Seeking to set itself apart from the US and, to a lesser extent, the UK is part of a French diplomatic tradition started by Charles de Gaulle. But in the past decade, Washington and London have suffered from the fallout of the war in Iraq. They have lost goodwill in the Middle East and are held back by wary public opinions. This is providing France with an opportunity to get closer to Arab powers, according to Dominique Moisi, founder of the French institute for International Relations.

Libya's civil war, and the country's emergence as a hotbed of extremists, is also high on Mr Fabius's priority list. Asked whether Paris would send troops to help stabilise the country if a peace deal can be brokered, he said France's activism had its limits and urged other powers to step up if needed.

"We can't be present everywhere," he said. "France does not have the vocation, nor the means, to be Africa's policeman."

Mr Fabius is also keen to revive peace talks between Israel and the Palestinians. France's initiative could take the form of a new UN resolution based on the pre-1967 borders, according to people with knowledge of the matter.
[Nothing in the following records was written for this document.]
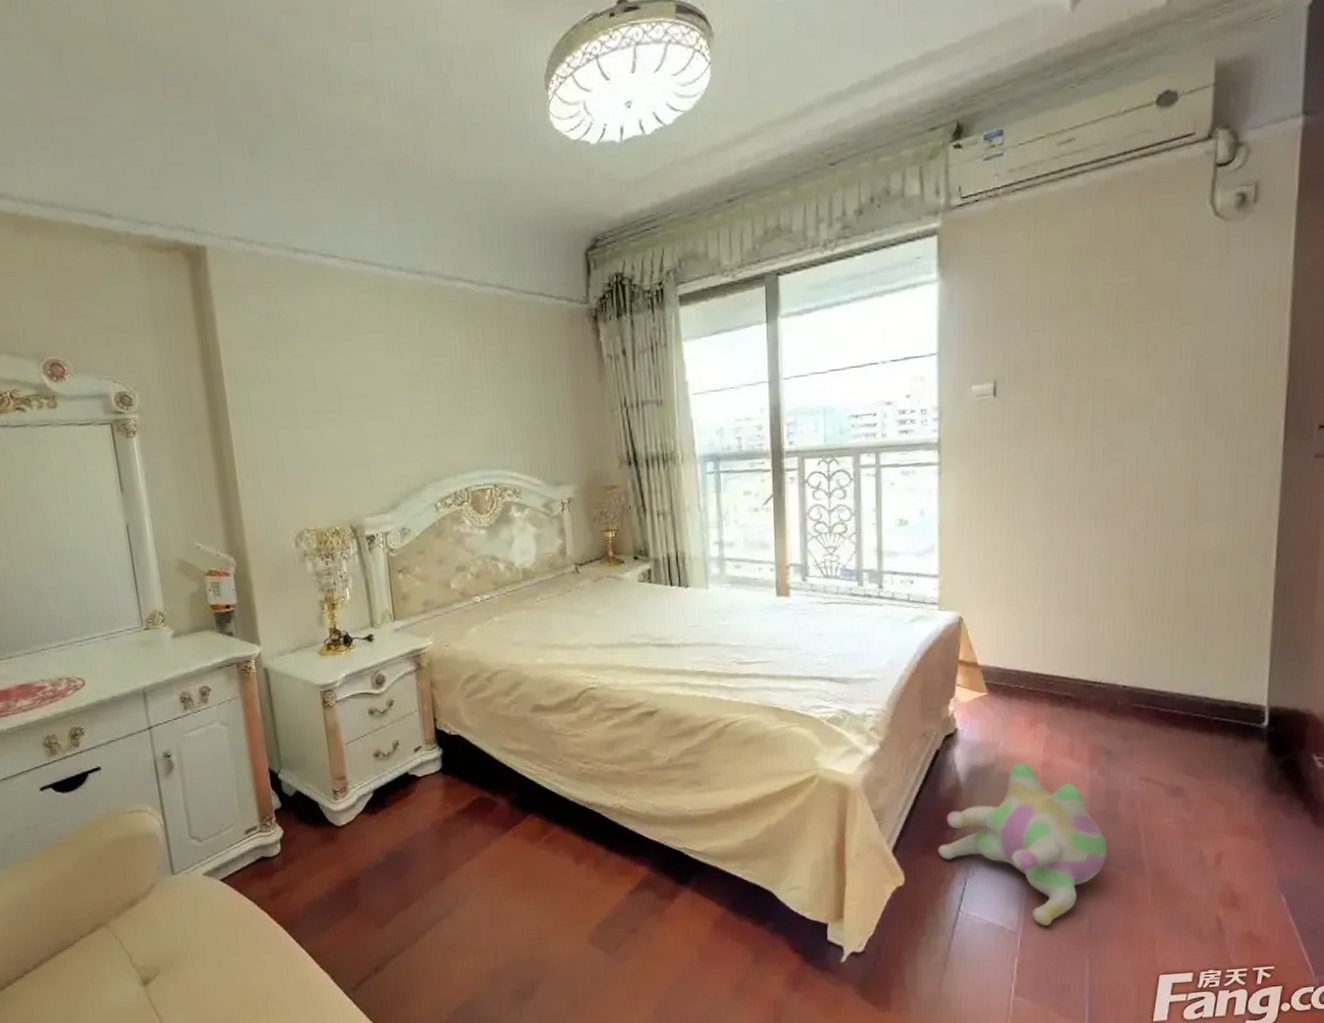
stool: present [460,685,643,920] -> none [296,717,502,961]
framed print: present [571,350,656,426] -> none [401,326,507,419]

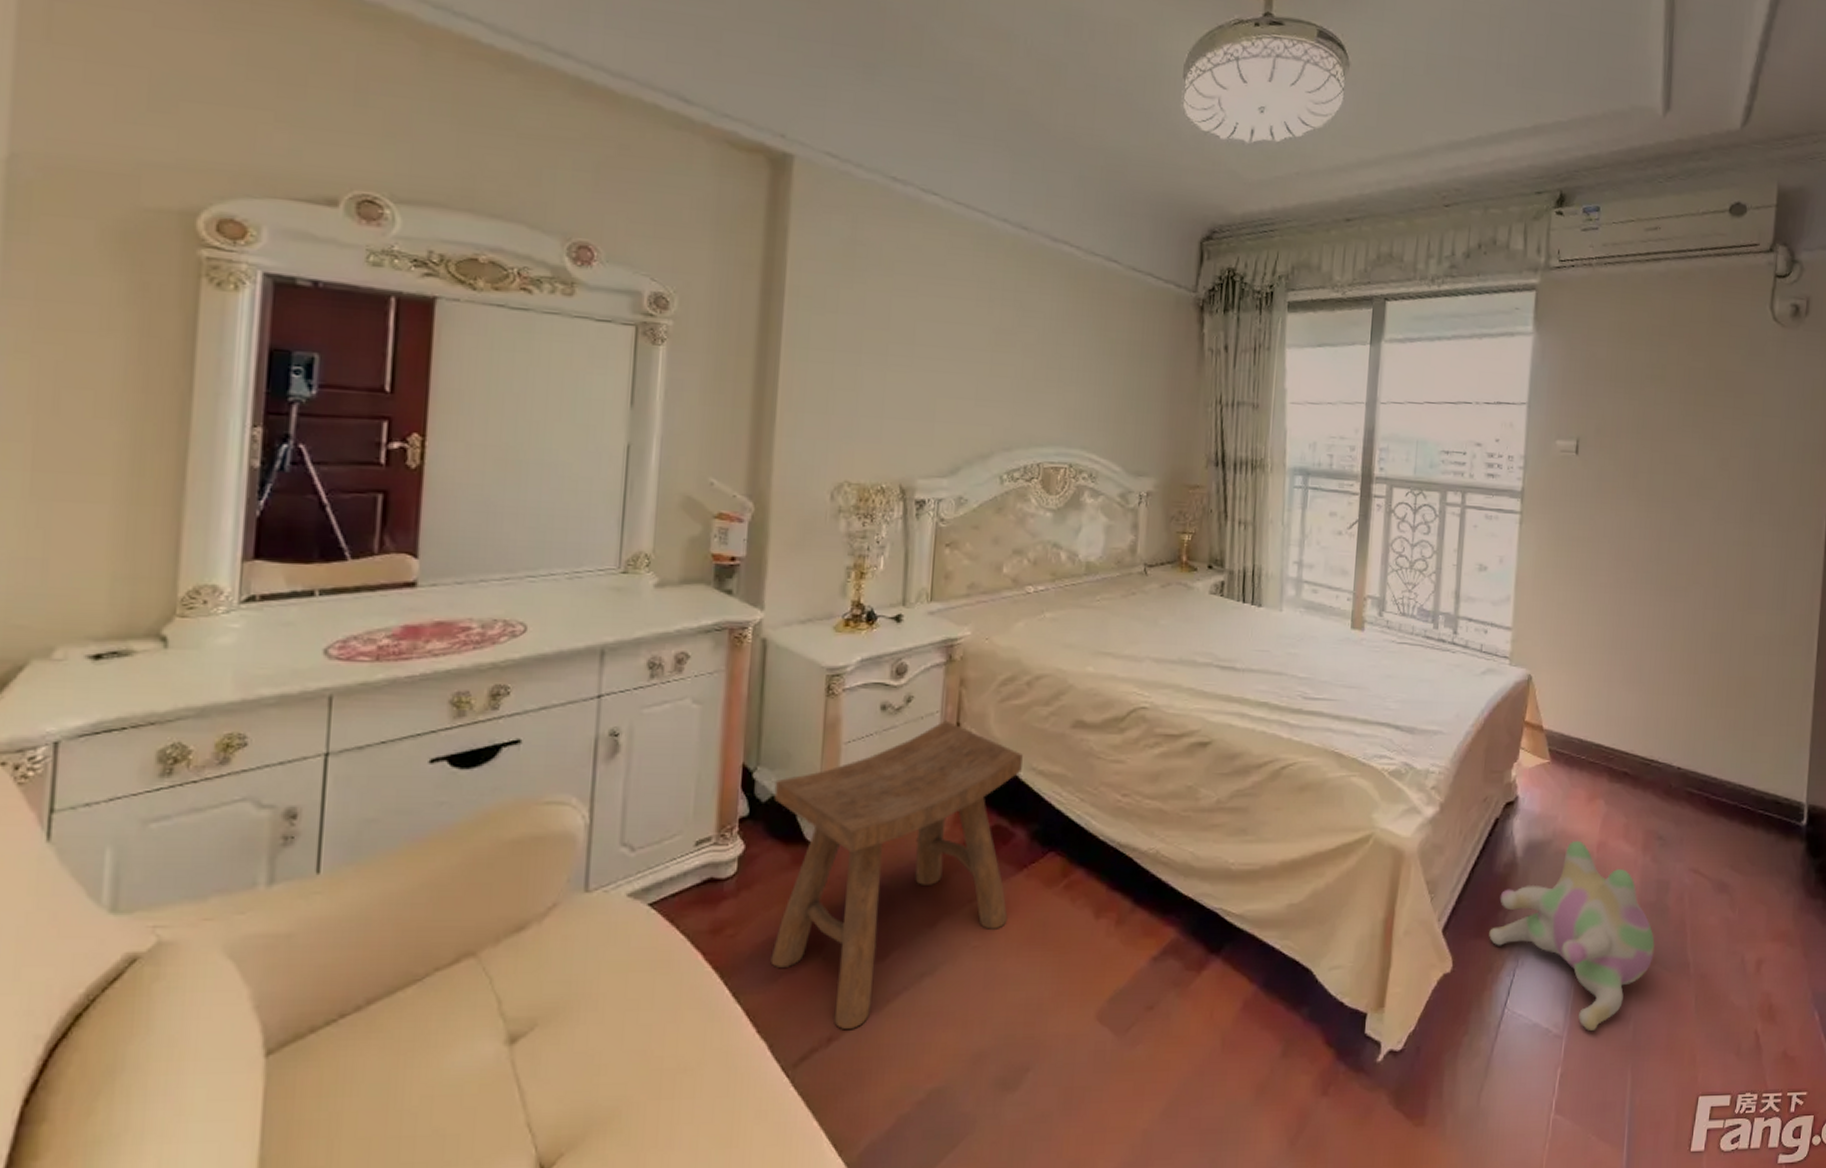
stool: none [296,717,502,961] -> present [770,720,1023,1029]

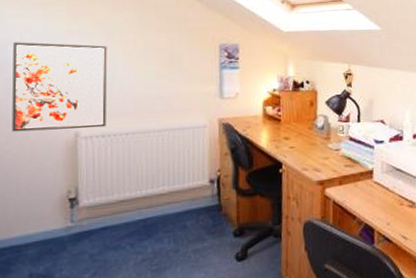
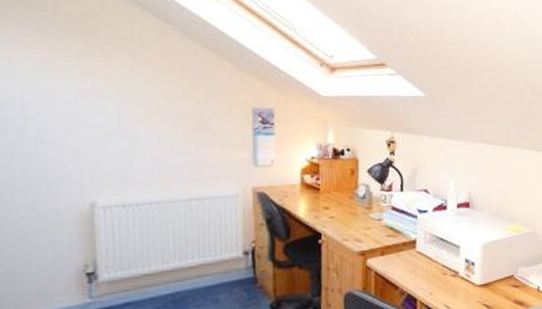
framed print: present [12,42,107,132] -> none [15,102,127,202]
"We think that soon, not within days but soon, we will need to start things over," Mr Fabius said. "What will be the international framework? Some say a UN resolution. Yes. And a conference. Why not. We need to agree on timing with [US secretary of state] John Kerry. There are other issues to deal with. One negotiation should not hurt another, but at the same time, there's always a lot going on, so the risk is we never find the time."

Asked if such a process could start after an Iranian nuclear deal with Tehran, he said with a smile: "We'll see. Those are the subtleties of diplomacy."